Ahmed El Attar, metteur en scène et dramaturge égyptien revient avec « On the importance of being an arab », nous invite à humaniser l’archétype, comment être arabe de nos jours, dans un contexte où les vies arabes semblent si peu compter, à l’échelle internationale comme de celles des Etat-Nation où le cri des peuples des révolutions arabes est étouffé.
Ali Chahrour, chorégraphe libanais, avec « When I saw the sea », dénonce le système de kafala, dispositif de parrainage dévoyé en outil d’exploitation des travailleuses migrantes. Son spectacle expose violences, confiscation des papiers, et conditions d’esclavage moderne.
Love and Revenge rend hommage à Oum Kalthoum. Agmal Layali mixe archives audiovisuelles et musique électronique pour raviver la magie du Tarab, l’extase de l’interprétation.

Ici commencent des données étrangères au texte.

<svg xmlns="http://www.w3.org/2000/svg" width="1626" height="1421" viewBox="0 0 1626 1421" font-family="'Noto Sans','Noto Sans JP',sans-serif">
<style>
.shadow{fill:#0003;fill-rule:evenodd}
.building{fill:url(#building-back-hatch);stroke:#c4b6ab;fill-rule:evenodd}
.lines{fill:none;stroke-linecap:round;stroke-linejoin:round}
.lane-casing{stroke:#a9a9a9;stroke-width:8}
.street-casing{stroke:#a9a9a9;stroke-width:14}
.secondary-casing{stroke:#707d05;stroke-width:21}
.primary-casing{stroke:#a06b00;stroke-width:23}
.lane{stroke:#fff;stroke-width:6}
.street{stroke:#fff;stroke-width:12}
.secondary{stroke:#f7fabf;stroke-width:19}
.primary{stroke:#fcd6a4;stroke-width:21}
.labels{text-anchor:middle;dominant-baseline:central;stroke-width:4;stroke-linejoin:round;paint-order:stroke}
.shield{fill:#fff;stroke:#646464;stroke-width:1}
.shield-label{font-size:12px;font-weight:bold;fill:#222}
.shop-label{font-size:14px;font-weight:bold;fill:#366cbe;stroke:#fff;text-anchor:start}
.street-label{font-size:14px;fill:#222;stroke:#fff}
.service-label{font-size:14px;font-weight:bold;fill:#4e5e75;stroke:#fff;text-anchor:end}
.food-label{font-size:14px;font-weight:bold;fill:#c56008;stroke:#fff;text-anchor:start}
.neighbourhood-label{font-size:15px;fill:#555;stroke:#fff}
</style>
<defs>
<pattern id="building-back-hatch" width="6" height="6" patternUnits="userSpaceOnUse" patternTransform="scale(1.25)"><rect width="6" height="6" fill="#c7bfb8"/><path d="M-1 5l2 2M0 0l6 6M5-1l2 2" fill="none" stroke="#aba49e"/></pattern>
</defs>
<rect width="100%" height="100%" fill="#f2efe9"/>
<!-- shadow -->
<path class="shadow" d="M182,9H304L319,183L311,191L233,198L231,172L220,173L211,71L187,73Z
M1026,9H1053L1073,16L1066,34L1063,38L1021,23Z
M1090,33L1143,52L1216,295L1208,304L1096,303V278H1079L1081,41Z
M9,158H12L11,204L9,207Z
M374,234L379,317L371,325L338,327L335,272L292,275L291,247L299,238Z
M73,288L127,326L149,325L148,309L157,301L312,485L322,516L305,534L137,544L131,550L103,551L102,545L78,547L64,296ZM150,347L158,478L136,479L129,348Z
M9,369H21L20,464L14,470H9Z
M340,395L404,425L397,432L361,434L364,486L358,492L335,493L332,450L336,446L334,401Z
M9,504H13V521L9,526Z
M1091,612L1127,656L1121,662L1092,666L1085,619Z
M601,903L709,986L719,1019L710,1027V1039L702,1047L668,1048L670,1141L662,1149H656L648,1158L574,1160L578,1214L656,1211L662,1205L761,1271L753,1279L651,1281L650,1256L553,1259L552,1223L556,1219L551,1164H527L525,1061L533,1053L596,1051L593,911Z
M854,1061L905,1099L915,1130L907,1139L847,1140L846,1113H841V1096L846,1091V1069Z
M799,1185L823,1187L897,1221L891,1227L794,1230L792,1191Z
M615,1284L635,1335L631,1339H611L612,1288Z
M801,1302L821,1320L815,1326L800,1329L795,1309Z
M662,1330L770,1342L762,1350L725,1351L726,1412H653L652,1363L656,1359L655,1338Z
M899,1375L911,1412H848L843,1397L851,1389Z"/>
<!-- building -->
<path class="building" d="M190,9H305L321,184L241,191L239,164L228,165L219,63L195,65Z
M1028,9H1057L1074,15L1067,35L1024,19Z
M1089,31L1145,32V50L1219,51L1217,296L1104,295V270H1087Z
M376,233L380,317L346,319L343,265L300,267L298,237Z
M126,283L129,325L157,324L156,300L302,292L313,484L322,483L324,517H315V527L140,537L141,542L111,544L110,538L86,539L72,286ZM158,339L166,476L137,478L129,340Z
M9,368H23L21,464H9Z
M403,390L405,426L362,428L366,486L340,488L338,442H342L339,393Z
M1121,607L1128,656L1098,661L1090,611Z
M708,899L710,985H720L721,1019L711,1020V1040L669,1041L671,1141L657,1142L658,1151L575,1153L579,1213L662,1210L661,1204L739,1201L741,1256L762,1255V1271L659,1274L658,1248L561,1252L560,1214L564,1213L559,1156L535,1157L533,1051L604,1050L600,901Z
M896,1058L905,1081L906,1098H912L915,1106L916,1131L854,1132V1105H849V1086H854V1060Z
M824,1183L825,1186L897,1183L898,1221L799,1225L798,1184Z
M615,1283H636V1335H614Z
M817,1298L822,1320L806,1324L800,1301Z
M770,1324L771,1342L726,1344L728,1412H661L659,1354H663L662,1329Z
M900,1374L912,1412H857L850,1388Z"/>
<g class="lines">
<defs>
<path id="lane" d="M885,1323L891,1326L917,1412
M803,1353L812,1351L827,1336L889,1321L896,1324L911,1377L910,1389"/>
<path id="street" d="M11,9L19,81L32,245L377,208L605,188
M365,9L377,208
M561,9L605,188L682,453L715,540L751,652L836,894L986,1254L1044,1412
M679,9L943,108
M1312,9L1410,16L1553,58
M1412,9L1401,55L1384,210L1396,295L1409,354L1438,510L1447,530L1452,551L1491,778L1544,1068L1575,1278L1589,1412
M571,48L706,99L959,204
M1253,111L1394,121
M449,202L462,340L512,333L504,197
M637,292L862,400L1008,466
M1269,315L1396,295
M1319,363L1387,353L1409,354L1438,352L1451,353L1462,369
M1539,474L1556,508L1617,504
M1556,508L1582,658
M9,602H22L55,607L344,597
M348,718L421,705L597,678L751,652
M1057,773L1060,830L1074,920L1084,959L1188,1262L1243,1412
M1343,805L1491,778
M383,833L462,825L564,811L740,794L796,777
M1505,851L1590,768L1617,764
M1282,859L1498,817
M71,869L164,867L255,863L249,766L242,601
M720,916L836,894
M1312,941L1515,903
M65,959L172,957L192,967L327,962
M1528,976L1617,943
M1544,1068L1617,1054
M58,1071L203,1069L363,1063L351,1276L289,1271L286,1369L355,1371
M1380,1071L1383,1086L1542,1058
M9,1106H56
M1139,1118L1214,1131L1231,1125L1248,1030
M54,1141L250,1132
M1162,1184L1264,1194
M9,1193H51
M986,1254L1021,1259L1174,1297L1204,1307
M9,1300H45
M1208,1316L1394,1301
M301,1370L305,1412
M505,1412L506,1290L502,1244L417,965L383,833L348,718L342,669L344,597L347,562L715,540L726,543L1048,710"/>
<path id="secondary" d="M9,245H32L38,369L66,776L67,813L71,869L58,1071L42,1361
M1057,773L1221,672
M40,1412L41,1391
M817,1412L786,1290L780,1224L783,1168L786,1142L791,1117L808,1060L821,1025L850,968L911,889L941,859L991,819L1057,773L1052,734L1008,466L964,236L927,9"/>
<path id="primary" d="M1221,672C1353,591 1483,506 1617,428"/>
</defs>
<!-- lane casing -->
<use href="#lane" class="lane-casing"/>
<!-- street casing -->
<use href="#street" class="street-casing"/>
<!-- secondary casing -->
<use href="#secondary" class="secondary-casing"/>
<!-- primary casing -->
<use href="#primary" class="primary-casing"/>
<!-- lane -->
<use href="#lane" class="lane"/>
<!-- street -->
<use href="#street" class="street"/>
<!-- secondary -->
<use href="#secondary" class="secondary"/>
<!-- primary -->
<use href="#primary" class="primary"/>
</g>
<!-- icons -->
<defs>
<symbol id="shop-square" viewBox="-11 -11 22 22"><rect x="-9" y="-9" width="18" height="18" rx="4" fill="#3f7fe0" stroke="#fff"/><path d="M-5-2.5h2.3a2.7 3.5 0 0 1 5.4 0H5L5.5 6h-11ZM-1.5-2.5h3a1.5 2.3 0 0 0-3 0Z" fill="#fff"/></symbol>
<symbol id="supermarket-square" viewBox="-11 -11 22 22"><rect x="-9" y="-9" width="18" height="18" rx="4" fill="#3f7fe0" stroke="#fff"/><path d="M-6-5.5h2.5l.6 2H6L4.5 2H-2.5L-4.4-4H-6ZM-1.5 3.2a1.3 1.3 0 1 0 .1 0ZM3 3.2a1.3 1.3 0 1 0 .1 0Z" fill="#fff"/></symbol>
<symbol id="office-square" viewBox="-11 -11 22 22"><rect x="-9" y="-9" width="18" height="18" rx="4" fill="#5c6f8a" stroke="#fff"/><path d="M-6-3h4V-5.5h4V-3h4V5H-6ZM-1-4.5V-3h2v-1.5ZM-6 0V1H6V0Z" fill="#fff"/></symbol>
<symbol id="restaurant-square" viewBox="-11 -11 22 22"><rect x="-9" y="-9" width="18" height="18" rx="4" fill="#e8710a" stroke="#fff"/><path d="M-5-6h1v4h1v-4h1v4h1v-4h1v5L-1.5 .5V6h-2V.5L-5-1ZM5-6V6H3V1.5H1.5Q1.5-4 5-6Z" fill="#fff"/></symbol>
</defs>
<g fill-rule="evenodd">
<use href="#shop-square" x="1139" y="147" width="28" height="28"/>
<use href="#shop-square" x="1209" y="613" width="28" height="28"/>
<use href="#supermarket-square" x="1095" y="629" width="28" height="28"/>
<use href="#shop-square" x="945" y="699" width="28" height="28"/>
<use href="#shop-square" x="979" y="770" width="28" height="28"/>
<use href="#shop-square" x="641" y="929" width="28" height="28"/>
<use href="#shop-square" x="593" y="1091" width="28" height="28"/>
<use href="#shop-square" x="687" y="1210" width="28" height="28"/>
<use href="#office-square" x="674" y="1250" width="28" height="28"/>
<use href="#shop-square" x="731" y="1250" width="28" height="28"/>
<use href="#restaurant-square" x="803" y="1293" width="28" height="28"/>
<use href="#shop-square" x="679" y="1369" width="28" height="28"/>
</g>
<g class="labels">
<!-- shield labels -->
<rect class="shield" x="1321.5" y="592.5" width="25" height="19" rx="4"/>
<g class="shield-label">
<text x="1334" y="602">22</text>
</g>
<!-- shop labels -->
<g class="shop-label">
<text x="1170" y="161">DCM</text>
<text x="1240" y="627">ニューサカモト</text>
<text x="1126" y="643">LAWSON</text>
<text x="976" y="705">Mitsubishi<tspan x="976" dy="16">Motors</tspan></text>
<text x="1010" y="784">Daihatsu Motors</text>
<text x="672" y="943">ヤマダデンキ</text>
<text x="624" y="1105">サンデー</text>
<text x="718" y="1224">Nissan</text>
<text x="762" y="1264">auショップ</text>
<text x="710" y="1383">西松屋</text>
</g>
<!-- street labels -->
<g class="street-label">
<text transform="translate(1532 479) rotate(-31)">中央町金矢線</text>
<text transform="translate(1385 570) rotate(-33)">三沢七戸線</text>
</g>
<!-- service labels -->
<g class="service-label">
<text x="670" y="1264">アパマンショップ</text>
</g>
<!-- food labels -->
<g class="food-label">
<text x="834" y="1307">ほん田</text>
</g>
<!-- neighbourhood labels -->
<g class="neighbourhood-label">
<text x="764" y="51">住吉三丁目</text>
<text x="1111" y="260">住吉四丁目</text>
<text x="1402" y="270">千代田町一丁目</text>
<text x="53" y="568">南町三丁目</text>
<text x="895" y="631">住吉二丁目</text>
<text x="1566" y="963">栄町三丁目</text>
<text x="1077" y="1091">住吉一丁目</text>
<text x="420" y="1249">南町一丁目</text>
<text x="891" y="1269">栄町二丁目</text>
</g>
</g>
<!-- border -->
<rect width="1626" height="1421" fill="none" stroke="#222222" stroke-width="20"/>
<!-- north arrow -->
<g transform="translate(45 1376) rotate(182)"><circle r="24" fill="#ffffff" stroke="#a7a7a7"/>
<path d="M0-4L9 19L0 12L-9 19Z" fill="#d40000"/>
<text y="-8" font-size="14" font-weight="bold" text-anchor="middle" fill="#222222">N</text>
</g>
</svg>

Cette édition met à l’honneur des artistes interrogeant identité, mémoire et territoire, avec « Déplace » de Lenaïg Le Touze et Julie Kretzschmar propose une création sur les mots, entre intime et politique, produite à Mayotte. Les lectures de Sarah Haidar, Souad Labbize et Nasri Sayegh offrent un regard sur les expériences méditerranéennes contemporaines. « Smuggled Tea Time » de Fatih Gençkal et Mustafa Zeren explore la danse depuis les marges. « Who killed Youssef Beidas ? » de Chrystèle Khodr déconstruit les liens entre capitalisme et amours manquées.

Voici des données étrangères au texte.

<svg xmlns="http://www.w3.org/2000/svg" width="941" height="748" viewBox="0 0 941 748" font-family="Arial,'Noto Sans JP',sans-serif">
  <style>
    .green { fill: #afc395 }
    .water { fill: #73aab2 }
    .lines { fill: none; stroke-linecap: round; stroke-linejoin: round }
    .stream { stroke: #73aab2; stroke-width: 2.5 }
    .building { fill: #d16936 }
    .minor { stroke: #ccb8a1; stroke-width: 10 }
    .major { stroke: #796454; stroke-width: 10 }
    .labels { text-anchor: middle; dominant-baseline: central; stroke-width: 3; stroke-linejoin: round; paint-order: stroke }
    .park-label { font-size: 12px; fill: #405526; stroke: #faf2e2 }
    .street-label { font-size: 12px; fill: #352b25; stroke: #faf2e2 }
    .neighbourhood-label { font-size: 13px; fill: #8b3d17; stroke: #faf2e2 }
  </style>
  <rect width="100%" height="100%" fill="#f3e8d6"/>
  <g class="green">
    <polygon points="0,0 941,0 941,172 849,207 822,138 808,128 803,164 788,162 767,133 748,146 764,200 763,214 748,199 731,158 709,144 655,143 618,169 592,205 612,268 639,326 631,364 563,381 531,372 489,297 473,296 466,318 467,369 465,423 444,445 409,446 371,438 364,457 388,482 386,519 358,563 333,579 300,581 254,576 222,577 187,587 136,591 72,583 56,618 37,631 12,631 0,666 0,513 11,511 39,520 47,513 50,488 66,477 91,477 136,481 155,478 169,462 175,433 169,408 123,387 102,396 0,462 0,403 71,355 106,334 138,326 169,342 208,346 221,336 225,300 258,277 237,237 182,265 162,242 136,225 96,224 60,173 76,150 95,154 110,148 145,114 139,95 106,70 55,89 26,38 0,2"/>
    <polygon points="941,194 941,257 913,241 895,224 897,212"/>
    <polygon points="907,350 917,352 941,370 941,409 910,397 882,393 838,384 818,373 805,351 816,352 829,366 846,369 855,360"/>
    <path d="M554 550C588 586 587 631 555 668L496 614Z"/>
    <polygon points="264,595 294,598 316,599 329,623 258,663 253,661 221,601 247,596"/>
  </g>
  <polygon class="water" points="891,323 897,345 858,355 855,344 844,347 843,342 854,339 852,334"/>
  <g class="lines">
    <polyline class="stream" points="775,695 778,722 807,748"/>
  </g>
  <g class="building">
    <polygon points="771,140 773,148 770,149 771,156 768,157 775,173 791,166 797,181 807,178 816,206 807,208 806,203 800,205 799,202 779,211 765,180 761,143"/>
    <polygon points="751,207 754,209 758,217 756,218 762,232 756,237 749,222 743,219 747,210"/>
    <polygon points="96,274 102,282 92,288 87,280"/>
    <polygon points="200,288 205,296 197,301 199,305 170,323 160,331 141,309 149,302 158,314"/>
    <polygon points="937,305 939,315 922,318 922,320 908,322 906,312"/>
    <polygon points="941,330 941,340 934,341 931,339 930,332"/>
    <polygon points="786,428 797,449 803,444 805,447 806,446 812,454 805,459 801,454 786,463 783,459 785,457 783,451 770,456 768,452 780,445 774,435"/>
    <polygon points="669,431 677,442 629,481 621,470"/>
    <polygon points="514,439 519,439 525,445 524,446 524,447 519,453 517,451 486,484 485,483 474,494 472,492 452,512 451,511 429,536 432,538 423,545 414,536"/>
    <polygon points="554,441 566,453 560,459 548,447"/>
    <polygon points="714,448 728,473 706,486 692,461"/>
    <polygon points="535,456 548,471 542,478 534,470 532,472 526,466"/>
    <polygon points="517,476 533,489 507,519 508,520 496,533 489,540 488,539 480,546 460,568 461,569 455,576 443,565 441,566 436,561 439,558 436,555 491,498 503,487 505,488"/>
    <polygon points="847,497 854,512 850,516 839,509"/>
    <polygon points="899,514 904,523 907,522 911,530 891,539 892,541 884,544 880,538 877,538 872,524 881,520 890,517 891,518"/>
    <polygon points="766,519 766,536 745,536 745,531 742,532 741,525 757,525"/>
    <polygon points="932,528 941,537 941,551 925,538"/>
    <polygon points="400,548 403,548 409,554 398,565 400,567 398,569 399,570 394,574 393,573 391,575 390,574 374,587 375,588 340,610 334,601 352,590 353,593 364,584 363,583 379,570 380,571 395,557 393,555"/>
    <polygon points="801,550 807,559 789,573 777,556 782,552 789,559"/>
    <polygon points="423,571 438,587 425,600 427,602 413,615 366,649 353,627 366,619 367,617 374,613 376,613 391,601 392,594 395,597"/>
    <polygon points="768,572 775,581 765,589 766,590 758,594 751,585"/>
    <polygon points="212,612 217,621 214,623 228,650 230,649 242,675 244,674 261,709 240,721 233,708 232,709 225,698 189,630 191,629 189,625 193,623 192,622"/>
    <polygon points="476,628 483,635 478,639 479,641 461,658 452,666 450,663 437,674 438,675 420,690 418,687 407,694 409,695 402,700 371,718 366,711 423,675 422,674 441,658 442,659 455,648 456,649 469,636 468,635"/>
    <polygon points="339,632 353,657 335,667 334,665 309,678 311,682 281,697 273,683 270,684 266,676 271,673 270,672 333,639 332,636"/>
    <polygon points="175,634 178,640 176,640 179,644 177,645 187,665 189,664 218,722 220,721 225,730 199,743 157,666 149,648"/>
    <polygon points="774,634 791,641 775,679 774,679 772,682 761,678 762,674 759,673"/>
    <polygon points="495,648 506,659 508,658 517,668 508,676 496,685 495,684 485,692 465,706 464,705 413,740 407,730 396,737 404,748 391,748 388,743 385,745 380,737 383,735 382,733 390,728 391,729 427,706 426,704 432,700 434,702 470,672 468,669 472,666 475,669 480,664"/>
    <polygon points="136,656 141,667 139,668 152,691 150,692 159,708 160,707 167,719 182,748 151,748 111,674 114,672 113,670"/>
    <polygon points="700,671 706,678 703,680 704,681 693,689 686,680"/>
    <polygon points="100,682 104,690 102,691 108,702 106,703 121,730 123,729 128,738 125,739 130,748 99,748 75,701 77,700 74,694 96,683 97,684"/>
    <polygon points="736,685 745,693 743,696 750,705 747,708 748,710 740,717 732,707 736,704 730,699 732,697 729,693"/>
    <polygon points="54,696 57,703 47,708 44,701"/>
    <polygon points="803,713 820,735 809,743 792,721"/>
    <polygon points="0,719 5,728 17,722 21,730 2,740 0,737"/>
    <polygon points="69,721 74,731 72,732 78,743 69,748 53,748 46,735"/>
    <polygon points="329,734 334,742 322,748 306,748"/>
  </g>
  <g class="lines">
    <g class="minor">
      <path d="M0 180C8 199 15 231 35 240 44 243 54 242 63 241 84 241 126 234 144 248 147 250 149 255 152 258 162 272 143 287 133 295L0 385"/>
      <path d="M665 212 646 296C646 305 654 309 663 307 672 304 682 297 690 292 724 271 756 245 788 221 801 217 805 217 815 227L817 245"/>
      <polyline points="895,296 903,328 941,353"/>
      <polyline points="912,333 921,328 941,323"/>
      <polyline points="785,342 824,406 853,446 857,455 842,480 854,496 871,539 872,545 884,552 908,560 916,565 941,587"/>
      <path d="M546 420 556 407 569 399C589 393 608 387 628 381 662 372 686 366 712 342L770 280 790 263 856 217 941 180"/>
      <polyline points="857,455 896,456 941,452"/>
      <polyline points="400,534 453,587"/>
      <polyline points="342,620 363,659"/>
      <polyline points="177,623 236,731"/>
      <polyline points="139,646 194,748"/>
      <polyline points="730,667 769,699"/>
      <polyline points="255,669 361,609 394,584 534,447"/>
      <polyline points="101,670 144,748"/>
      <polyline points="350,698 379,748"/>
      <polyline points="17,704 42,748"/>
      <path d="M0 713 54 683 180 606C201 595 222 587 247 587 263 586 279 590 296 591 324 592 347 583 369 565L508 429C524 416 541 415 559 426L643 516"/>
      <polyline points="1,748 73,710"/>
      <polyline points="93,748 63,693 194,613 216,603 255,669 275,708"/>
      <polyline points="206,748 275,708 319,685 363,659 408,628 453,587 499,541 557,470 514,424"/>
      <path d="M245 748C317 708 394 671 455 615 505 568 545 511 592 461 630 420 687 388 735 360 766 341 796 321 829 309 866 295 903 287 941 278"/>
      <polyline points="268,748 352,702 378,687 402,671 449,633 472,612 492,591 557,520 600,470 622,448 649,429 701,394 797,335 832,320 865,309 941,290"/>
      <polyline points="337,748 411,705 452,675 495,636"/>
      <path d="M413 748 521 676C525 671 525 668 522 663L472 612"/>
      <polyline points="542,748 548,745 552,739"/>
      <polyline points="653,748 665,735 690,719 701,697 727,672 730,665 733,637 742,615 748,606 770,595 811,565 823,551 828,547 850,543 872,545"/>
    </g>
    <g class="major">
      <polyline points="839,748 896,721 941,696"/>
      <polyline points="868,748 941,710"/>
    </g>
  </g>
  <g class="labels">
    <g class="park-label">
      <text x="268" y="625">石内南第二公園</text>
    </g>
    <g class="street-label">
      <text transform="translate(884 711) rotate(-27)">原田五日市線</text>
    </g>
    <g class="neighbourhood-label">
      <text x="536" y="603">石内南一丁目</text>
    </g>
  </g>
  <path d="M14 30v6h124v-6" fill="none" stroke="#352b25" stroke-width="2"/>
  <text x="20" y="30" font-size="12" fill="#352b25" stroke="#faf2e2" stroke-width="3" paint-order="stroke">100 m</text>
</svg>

La clôture sera marquée par le concert « ON AIR 2025 », produite en lien avec l’AMI, avec Shereen Suleiman, Makimakkuk et Isam Elias. Cette soirée met à l’honneur la scène musicale alternative palestinienne et libanaise, fusionnant traditions et électronique, subversion poétique et engagement.
La programmation 2025 s’illustre largement par l’enjeu de penser en contexte, dans l’ombre du génocide à Gaza et de l’islamophobie ambiante en France.
Dans un contexte international tendu, marqué par le génocide en cours à Gaza, les violences contre les civils palestiniens qualifiées de crimes contre l’humanité par de nombreuses ONG, organiser un festival interculturel en France prend une dimension éthique forte.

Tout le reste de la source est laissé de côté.